_EXERCISE DETAILS_
Where the string "Motocultivator" shows up in a line of the records, copy that line.

_DATASET_
------------------------

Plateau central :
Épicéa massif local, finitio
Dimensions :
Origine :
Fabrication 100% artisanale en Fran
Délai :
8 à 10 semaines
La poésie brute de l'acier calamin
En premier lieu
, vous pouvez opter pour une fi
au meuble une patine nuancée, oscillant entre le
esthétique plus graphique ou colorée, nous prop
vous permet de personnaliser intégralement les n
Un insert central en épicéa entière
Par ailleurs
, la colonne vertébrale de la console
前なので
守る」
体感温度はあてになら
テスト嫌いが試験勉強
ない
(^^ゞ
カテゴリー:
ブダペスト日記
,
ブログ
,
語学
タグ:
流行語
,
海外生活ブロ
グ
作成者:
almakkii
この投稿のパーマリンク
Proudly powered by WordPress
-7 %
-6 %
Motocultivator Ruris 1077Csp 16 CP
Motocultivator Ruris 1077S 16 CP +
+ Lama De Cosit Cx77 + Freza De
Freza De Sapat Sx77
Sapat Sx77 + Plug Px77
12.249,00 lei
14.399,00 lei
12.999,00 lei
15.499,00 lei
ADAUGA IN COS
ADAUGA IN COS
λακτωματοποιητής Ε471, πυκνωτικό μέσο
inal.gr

------------------------

_RESULT_
Motocultivator Ruris 1077Csp 16 CP
Motocultivator Ruris 1077S 16 CP +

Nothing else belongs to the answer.